The offer has come from the UK chief of Skoda, which will be part of the same stable of marques as Rolls-Royce if Volkswagen's pounds 430m bid for the luxury car maker goes through. VW took control of Skoda in 1991.

Dermot Kelly, director of Skoda UK, said: "We were once known as the brand from hell but we have succeeded in changing... and can teach Rolls Royce something. The weakness with Rolls is its brand. It has a very powerful name but it has failed to develop it properly."

He said that whereas other luxury goods groups such as Dior, Chanel and Moet Hennessy Louis Vuitton had succeeded in developing their brand, Rolls had not. Mr Kelly said that ultimately there was no reason why it could not be extended to other precision-engineered products such as luxury fountain pens. "That is what brand management is about. Developing the brand without diluting it."

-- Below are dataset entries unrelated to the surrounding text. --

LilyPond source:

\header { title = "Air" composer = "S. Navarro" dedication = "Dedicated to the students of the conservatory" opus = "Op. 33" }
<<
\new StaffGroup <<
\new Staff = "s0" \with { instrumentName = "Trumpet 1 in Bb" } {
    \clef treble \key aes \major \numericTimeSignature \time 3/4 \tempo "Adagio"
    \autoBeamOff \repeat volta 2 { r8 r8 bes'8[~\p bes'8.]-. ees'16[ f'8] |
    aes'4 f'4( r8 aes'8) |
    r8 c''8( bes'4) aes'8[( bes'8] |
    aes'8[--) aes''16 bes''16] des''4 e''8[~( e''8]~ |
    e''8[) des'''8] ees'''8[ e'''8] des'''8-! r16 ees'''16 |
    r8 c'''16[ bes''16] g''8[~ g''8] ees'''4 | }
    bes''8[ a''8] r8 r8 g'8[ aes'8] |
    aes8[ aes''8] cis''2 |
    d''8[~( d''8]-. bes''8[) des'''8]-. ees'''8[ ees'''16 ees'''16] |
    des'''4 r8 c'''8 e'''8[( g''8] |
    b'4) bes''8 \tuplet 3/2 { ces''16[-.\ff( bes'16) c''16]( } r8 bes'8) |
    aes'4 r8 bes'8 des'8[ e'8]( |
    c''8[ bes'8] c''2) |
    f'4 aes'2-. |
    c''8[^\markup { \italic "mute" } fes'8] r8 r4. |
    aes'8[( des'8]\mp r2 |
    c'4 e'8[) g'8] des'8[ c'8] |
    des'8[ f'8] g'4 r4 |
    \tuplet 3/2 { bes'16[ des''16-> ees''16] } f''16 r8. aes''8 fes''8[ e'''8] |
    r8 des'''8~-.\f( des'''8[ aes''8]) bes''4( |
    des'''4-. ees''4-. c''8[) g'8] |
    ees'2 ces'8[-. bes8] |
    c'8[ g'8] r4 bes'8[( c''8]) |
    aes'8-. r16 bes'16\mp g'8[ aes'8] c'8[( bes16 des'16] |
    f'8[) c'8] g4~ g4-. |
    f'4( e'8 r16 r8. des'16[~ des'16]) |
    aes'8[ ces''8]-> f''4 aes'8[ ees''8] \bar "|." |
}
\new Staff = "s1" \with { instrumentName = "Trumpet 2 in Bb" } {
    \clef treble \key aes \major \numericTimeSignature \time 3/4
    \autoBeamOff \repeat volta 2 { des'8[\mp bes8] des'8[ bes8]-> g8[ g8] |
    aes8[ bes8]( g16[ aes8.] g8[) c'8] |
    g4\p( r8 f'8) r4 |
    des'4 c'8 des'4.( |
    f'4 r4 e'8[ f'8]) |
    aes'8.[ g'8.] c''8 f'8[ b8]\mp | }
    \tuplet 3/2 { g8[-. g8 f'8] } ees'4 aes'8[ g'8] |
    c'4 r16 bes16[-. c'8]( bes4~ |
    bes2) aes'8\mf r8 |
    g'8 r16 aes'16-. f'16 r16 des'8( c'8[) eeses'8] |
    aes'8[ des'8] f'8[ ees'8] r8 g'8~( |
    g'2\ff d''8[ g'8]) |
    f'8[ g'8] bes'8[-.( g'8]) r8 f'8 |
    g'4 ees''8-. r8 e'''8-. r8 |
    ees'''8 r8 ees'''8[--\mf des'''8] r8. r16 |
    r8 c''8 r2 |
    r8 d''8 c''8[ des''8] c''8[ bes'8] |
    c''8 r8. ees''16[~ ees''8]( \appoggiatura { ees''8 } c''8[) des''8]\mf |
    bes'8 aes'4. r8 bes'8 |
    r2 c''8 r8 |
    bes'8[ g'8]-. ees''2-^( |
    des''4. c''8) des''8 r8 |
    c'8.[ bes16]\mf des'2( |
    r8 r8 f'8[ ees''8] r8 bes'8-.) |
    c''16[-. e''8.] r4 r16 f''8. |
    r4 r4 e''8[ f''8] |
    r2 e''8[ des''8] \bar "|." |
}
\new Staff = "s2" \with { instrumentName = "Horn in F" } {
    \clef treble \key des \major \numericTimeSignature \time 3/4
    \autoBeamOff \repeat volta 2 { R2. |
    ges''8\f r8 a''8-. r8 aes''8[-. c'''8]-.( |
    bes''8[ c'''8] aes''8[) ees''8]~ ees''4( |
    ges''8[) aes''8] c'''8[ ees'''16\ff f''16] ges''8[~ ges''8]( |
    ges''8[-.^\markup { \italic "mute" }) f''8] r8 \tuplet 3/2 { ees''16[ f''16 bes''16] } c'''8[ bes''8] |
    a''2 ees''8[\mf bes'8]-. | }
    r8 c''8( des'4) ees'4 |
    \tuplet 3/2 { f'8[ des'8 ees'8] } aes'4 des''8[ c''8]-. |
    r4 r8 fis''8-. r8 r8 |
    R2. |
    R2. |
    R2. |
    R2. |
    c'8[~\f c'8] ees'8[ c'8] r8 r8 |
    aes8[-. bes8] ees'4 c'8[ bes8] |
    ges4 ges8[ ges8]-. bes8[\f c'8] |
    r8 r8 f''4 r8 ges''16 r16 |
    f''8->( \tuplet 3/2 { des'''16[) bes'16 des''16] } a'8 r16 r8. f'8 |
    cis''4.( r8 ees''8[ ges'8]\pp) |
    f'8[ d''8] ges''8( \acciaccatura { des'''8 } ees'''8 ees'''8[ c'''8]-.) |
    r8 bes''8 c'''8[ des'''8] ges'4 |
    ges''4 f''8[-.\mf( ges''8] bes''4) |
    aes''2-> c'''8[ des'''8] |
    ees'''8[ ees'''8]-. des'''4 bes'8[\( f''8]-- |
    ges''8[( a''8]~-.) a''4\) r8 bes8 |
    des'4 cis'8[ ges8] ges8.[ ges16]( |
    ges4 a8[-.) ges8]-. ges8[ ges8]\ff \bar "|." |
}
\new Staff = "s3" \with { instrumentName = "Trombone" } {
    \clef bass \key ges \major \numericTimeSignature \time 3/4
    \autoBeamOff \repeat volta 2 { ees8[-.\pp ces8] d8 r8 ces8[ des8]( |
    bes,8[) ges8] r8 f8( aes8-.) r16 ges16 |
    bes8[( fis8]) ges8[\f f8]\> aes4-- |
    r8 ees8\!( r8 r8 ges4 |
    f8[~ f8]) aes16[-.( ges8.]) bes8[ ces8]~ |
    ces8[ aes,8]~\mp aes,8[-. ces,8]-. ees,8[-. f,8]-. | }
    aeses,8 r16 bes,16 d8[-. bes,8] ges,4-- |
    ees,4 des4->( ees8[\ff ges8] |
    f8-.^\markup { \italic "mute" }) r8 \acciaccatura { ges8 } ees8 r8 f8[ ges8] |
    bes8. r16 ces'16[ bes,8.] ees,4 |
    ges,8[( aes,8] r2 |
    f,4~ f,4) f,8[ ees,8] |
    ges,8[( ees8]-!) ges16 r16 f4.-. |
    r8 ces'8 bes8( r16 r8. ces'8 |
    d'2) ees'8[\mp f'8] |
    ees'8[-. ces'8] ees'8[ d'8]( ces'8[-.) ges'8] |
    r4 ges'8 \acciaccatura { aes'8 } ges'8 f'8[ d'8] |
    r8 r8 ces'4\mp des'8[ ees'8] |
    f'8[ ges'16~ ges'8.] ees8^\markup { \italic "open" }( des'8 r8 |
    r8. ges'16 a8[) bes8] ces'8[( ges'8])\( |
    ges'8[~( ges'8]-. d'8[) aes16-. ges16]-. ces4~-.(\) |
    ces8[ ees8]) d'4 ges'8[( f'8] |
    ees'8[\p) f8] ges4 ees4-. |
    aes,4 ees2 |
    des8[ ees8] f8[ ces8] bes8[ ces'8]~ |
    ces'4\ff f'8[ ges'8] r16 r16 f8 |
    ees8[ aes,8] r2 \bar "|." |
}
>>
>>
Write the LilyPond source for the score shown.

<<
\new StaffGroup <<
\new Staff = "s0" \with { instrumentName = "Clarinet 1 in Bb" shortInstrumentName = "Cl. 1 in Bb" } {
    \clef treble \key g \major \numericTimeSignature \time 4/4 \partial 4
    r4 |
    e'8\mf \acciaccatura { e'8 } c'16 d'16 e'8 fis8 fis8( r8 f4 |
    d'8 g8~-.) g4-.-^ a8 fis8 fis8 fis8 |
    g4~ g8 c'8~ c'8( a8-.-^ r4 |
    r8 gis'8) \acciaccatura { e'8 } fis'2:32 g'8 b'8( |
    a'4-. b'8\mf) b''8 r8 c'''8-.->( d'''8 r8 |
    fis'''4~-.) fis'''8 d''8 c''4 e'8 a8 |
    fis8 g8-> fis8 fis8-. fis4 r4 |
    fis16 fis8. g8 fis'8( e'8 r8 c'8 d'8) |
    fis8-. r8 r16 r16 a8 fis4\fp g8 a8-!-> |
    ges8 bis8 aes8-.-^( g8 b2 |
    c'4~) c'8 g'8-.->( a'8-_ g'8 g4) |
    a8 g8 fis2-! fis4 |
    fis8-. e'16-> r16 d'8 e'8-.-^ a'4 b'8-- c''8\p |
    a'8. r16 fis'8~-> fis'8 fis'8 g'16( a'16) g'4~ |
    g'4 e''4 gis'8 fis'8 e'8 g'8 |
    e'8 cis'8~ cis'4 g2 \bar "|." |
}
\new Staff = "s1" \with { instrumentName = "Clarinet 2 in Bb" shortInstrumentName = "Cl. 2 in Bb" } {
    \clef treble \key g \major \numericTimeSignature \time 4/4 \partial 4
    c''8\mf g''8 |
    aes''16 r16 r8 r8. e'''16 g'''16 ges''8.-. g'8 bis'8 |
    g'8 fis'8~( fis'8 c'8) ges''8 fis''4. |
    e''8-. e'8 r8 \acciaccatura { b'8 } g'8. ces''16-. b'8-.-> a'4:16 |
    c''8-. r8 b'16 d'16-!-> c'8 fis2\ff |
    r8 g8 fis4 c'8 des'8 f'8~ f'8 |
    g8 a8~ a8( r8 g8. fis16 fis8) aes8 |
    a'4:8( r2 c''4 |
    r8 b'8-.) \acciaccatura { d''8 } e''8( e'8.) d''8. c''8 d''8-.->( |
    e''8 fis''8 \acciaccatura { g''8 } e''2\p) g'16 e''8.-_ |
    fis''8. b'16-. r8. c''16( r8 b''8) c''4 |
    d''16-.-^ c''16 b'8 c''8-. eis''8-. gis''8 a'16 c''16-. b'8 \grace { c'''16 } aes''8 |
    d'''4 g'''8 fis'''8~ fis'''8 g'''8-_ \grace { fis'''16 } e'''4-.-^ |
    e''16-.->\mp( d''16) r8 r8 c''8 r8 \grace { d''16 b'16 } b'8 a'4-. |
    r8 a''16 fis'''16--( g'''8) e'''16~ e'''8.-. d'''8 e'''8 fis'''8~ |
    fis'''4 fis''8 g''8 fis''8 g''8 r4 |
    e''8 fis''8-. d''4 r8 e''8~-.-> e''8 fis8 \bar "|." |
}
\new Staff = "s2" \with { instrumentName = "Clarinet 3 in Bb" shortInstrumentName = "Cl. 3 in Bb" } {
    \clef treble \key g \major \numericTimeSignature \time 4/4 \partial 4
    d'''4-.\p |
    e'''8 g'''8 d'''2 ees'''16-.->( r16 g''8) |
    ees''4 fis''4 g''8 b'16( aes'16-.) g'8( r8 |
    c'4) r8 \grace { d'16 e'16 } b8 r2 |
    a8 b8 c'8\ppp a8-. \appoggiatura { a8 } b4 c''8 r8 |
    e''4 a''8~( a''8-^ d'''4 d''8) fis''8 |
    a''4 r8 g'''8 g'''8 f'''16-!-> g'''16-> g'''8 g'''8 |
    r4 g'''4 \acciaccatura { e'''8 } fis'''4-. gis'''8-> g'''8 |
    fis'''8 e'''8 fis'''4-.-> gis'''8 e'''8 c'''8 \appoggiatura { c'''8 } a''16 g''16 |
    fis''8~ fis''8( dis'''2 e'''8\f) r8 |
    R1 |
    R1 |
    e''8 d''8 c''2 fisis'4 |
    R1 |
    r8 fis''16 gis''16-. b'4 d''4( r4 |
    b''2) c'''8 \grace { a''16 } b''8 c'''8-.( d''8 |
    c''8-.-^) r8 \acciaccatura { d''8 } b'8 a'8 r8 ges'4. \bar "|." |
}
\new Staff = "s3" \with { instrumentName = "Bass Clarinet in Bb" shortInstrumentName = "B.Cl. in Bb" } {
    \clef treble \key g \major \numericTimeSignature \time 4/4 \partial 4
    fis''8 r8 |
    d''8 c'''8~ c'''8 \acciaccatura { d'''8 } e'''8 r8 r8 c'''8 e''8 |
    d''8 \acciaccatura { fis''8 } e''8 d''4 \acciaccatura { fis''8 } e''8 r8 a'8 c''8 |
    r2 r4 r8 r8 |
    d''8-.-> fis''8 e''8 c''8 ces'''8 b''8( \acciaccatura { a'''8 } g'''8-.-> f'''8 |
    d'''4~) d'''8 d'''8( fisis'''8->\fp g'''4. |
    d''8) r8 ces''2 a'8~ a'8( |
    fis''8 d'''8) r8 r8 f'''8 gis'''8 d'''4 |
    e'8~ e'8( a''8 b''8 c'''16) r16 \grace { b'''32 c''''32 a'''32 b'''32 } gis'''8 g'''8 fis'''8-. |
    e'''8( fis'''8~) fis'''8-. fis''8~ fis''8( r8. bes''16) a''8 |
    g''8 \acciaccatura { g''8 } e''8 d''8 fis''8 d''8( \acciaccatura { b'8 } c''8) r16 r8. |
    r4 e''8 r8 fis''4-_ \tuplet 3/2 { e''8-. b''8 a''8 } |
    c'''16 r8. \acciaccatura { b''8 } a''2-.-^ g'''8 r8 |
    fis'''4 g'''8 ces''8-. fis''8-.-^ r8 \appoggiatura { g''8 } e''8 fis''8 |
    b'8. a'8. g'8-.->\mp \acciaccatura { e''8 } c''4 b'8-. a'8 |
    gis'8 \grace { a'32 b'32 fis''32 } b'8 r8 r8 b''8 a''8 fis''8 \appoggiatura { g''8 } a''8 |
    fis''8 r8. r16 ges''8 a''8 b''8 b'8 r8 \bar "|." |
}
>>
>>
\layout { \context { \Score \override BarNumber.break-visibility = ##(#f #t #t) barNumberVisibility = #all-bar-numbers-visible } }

Mr Kelly also said Rolls could learn from the revolutionary production techniques Skoda is pioneering in its new state-of-the art factory north of Prague in the Czech republic.

Mr Kelly said the company had come a long way since the rear-engined Skoda Estelle was branded "the worst car in Britain" by What Car magazine a decade ago.

This year Skoda plans to sell 25,000 cars in the UK - almost double its sales total in 1996. A new version of the Skoda Octavia is being launched in the UK next month priced at pounds 11,500 - some pounds 3,500 less than the Ford Mondeo and Vauxhall Astra with which it will compete.

Mr Kelly said he did not have a favourite Skoda joke. He "swerved around" jokes like:

Q. "What do you call an open-top Skoda?"

A. "A skip."

But he admitted that the company did keep a scrapbook of the more memorable ones to remind itself of the bad old days.